ACCRA, GHANA — In a small but cozy room of this house on Church Crescent sits a casually dressed Ghanaian man in his thirties that could pass for most any other on the street. This man, however, is no average citizen of Ghana — he is one Christopher Amissah, who has worked at the Accra site of New York University for over a decade.

Although born here in Accra, Ghana’s capital and largest city, Christopher, or “Chris”, as he often prefers to be called, spent much of his early years in Achiase, a village located in the eastern part of Ghana, and where parts of his family to this day reside.

Chris has worked at NYU Accra since he was sent here by the Ghanaian government in January 2006 after completing a mandatory year of national service. He’d recently graduated from the University of Ghana, where he focused mostly on Information Studies. And as luck would have it, he happened to have been a near-perfect candidate for the position at the time, especially as NYU Accra, recently opened then in 2004, was in need of just such a person.

He has lived at the North Labone campus of NYU Accra since, becoming a Community Resource Assistant in August 2006 and rising to serve as both its Assistant Facility Manager and its Librarian since July 2009.

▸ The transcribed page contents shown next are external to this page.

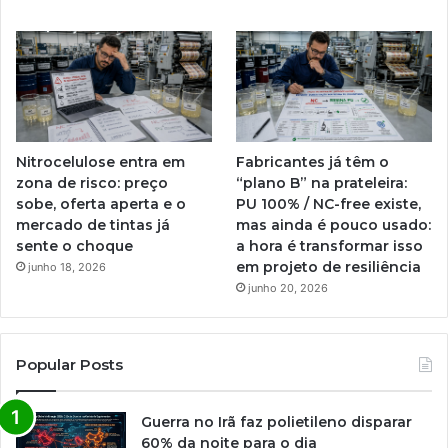
Nitrocelulose entra em
Fabricantes já têm o
zona de risco: preço
“plano B” na prateleira:
sobe, oferta aperta e o
PU 100% / NC-free existe,
mercado de tintas já
mas ainda é pouco usado:
sente o choque
a hora é transformar isso
em projeto de resiliência
junho 18, 2026
junho 20, 2026
Popular Posts
Guerra no Irã faz polietileno disparar
60% da noite para o dia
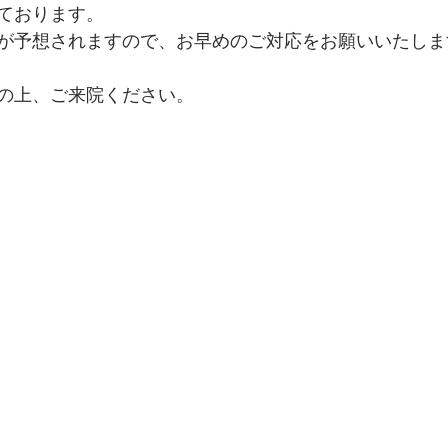
ております。
が予想されますので、お早めのご対応をお願いいたしま
の上、ご来院ください。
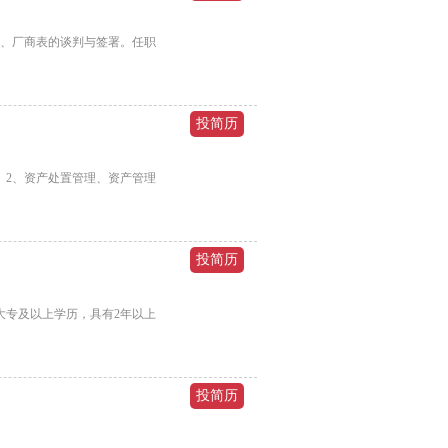
书、厂商表的谈判与签署。任职
。2、资产处置管理、资产管理
大专及以上学历，具有2年以上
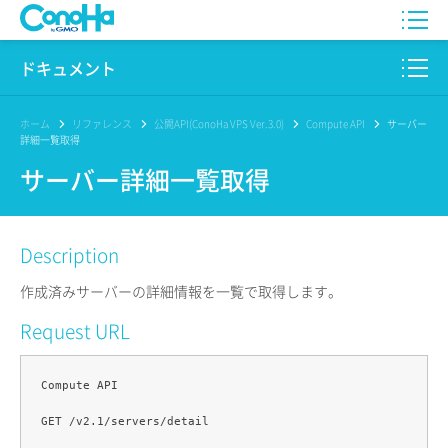
WING
ドキュメント
VPS
このサイトについて
ホーム
リファレンス
公開API(ConoHa VPS Ver.3.0)
Compute API
サーバー
詳細一覧取得
for GAME
プロダクト
サーバー詳細一覧取得
AI Canvas
リファレンス
Description
Pencil
リリースノート
作成済みサーバーの詳細情報を一覧で取得します。
サービス一覧
Request URL
サポート
Compute API

ログイン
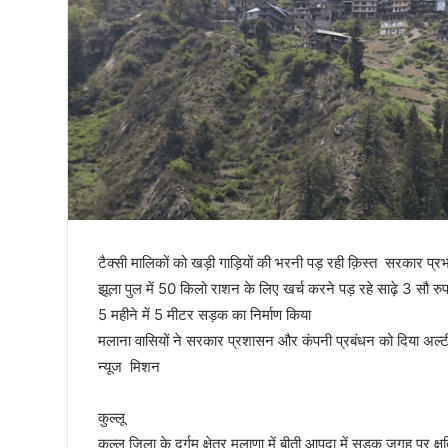
तिरंगा
टैक्सी मालिकों को खड़ी गाड़ियों की भरनी पड़ रही क़िस्त सरकार प्रभ
झूला पुल में 50 किलो राशन के लिए खर्च करने पड़ रहे साढ़े 3 सौ रुप
5 महीने में 5 मीटर सड़क का निर्माण किया
मलाना वासियों ने सरकार प्रशासन और कंपनी प्रबंधन को दिया अल्टी
न्यूज मिशन
कुल्लू
कुल्लू जिला के दुर्गम क्षेत्र मलाणा में बीती आपदा में सड़क जगह पर क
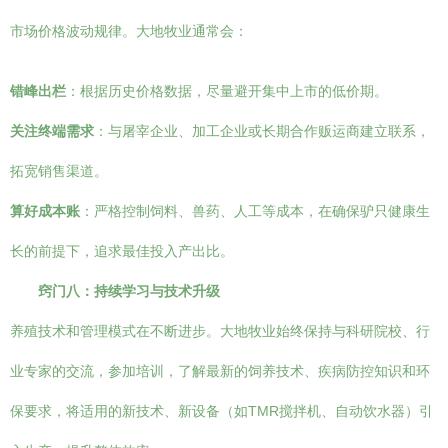
市场价格波动规律。大地牧业通常会：
错峰出栏
：根据历史价格数据，尽量避开集中上市的低价期。
关注终端需求
：与屠宰企业、加工企业或长期合作贩运商建立联系，
拓宽销售渠道。
算好成本账
：严格控制饲料、兽药、人工等成本，在确保驴只健康生
长的前提下，追求最佳投入产出比。
窍门八：持续学习与技术升级
养殖技术和管理模式在不断进步。大地牧业始终保持与科研院校、行
业专家的交流，参加培训，了解最新的饲养技术、疾病防控知识和环
保要求，将适用的新技术、新设备（如TMR搅拌机、自动饮水器）引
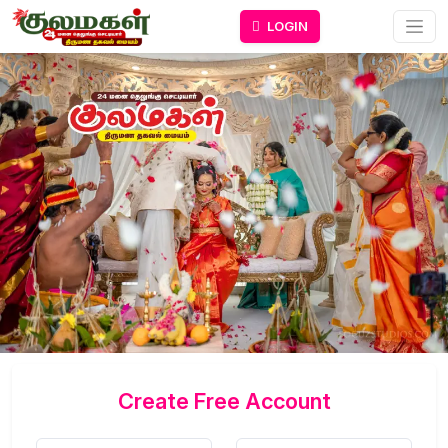
LOGIN
Create Free Account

Chris normally works Monday to Friday, from 9 am to 5 pm, at No. 8 3rd Norla Street, a ten minute walk from the Church Crescent address where he has long resided throughout the entire year — receiving a real break only during certain holidays and when he gets a limited number of “days off”, totaling about a month annually. In his role, he helps manage the various facilities at NYU, especially the house at which he lives, coordinating the maintenance workers and cleaners, as well as ensuring that the dormitories are in their best state possible before the beginning of each semester. He can usually be found at the small library of NYU Accra on weekdays, where he regularly catalogs, arranges and checks out books and reading materials to students, and during the shorter but more intensive summer sessions, he accompanies the students he is assigned to on most of their assorted trips and meals.

But overall, is Chris truly satisfied with his long-time job, doing what he does?

“Satisfied, well — it’s a mixed feeling,” he says earnestly. “It’s kind of almost the same thing for all these years, so…”

And what are some of the greatest challenges he has faced in his position so far?

“It’s when, let’s say, [there are] maintenance issues and the maintenance people are not here to fix it,” says Chris.

“I get…a bit bored with news,” he confesses. “I really like playing with gadgets, [but] with soccer, I only follow the national team.”

Would Chris ever think of visiting the United States?

“To visit, yeah,” he replies readily, “but not to stay. I love being here, I really love Ghana.”